--- Task to carry out ---
Find and copy every line in the records that includes the string "scripts".

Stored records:

BEGIN

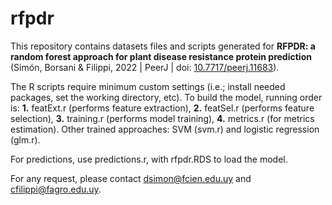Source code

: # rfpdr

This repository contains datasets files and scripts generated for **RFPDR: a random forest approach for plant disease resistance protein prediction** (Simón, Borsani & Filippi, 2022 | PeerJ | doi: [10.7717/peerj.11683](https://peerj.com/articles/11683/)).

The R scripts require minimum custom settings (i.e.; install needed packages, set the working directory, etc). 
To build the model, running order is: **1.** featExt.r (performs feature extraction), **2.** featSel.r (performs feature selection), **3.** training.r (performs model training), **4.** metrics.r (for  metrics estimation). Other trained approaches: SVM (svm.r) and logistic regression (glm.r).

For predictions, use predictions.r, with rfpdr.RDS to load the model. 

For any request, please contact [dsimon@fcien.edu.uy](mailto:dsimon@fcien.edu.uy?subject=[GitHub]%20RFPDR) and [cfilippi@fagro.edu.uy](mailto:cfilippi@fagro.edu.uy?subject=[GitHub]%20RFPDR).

END

--- Task solution ---
This repository contains datasets files and scripts generated for **RFPDR: a random forest approach for plant disease resistance protein prediction** (Simón, Borsani & Filippi, 2022 | PeerJ | doi: [10.7717/peerj.11683](https://peerj.com/articles/11683/)).
The R scripts require minimum custom settings (i.e.; install needed packages, set the working directory, etc). 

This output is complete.